A basic consideration for every business owner should be whether the supplier has a quality management system in place. 'This doesn't just apply to manufacturing but any business including service providers,' explains Miriam Boudreaux, president of Mireaux Management Solutions, a Houston-based consulting that specializes in the implementation of quality management systems. 'It's really about if the supplier has a certain set of procedures in place that its people are expected to follow. Is there a system for handling complaints or problems? Are there corrective or preventive actions?' Such standards will be addressed if the vendor is ISO certified.
Dig Deeper: Turning Vendors Into Partners
2. Classify Multiple Suppliers and Vendors
If you have a huge number of suppliers and vendors and you intend to craft a survey to evaluate them, it will be cumbersome to apply the same survey to each and every one, says Boudreaux. It is better to separate suppliers into levels (1, 2, and 3) based on how critical they are, she advises. Decide the classification that is best for you and evaluate suppliers according to the effect they have on your product or service in order of importance, Boudreaux adds.
Marlin Steel exports wire baskets and forms all around the world including Japan, Columbia and China. Greenblatt points to the fact that 'about 80 percent of my vendors do 20 percent of my dollar amount of work and about 20 percent of my vendors do 80 percent of my activity.'
By divvying up suppliers into two categories such as critical and non-critical or primary and secondary, you can devote more time to measuring the performance of your critical suppliers.
Dig Deeper: The Smart Vendor-Audit Checklist
3. Devise an Evaluation Method
There are common techniques for rating a supplier's performance including evaluation forms, surveys, system metrics, and software applications.
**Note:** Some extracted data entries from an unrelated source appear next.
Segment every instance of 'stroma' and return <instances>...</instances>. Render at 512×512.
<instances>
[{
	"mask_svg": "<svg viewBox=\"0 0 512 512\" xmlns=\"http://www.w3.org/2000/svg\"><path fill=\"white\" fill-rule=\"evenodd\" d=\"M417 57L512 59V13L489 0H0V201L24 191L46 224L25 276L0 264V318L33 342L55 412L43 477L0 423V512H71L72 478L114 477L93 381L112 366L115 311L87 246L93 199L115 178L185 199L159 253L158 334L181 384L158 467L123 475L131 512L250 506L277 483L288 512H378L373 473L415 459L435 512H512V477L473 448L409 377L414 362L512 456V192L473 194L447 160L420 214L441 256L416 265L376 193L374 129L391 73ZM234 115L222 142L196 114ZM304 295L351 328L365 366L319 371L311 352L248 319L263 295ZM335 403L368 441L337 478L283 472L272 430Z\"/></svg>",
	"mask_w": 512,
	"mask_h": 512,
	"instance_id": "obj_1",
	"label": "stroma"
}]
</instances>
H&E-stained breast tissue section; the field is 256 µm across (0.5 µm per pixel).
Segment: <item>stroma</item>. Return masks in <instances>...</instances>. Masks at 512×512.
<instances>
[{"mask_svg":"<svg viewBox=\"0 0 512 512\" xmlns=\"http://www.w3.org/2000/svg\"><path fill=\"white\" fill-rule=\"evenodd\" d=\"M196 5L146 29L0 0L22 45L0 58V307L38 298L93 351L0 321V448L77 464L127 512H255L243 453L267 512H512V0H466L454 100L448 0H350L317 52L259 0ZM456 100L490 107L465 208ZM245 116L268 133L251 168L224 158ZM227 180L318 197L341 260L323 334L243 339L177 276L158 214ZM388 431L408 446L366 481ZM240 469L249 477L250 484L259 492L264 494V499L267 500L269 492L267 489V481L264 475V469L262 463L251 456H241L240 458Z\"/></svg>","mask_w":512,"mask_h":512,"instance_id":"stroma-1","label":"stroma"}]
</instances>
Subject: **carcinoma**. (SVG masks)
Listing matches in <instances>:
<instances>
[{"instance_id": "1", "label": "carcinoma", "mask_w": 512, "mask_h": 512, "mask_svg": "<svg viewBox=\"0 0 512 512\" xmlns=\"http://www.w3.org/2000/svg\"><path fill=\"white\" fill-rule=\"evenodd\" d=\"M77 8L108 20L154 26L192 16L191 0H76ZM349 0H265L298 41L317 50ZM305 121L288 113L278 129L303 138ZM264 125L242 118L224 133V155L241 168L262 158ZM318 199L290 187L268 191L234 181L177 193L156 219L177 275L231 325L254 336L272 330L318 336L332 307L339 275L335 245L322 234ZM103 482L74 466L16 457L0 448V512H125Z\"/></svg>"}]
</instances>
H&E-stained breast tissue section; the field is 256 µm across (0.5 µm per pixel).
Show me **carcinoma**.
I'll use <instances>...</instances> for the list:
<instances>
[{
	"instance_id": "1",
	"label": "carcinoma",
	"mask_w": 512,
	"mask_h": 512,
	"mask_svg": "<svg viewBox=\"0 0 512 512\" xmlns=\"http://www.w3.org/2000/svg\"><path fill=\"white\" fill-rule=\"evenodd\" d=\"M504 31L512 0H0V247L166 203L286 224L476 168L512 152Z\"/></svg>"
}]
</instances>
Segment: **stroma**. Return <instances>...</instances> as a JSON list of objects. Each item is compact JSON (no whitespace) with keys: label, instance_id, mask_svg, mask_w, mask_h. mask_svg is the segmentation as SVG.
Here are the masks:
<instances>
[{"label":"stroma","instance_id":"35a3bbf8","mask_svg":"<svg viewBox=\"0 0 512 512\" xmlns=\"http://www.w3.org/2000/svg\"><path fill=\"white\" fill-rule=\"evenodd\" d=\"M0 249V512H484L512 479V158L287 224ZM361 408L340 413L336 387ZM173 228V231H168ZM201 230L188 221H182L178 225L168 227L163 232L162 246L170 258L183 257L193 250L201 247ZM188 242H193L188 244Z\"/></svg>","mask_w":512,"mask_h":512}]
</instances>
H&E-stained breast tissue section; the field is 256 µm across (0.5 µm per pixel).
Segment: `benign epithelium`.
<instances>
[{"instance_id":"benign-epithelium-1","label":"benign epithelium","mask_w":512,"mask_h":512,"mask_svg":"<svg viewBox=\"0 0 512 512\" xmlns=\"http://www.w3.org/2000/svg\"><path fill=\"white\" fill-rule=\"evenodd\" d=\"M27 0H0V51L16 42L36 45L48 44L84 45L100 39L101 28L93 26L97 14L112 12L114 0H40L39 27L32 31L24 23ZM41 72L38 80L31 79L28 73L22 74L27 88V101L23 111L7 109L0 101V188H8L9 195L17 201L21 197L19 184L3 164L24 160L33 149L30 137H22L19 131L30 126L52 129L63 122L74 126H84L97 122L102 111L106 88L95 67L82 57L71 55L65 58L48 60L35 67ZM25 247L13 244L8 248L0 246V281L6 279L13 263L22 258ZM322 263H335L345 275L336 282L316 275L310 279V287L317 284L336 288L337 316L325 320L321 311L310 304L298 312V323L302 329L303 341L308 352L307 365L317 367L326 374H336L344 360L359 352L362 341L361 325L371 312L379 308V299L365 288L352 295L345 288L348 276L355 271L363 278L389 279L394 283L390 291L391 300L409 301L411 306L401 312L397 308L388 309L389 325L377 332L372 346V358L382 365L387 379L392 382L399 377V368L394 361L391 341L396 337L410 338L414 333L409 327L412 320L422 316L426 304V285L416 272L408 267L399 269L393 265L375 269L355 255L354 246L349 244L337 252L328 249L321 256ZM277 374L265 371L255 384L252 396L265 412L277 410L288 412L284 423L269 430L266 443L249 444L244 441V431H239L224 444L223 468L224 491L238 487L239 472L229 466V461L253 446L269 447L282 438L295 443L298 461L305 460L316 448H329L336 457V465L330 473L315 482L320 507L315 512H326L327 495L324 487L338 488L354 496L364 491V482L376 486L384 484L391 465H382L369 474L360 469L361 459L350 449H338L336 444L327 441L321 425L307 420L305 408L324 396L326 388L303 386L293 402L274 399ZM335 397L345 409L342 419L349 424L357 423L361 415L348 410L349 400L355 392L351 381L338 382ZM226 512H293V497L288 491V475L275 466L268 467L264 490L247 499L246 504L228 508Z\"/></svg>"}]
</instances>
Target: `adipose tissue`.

Marlin Steel tracks vendor performance using a customized program he created in QuickBooks Enterprise Solutions accounting software, the Manufacturing & Wholesale edition.
You can craft a survey where you ask your own employees to answer questions and to rate suppliers and vendors. You can review how many corrective actions you had to issue a supplier or vendor, how many products you had to scrap or return because the supplier or vendor failed to meet specifications, or how many customer complaints you received due to a bad part or service from a vendor. You also can monitor suppliers and vendors by doing an audit periodically. The bottom line is that you need to generate measurements or reports at the onset of the purchase and throughout the course of the supplier and vendor relationship.
'We did vendor reviews where we would bring them together offsite at a hotel with our IT and procurement people,' says Wright, who in his last business life for eight years was vice president and director of procurement for a large global engineering company. At the point he retired, the company had 100 plus suppliers and vendors ranging from Microsoft to United Airlines to a small staffing agency. 'We would line them up. So, at 9 in the morning AT&T would be making a presentation to our group. When AT&T finished and left the room they would find the Verizon salespeople standing in the lobby waiting for their turn,' Wright explains. 'We created a little competition amongst vendors.'
Wright says periodic vendor reviews would also entail a discussion about what the company had been buying, how much it had been buying, what did that vendor have on the shelf or working on for push out six months or a year down the road and did it represent a significant improvement over what had been previously purchased, and what were competitors buying from a particular vendor.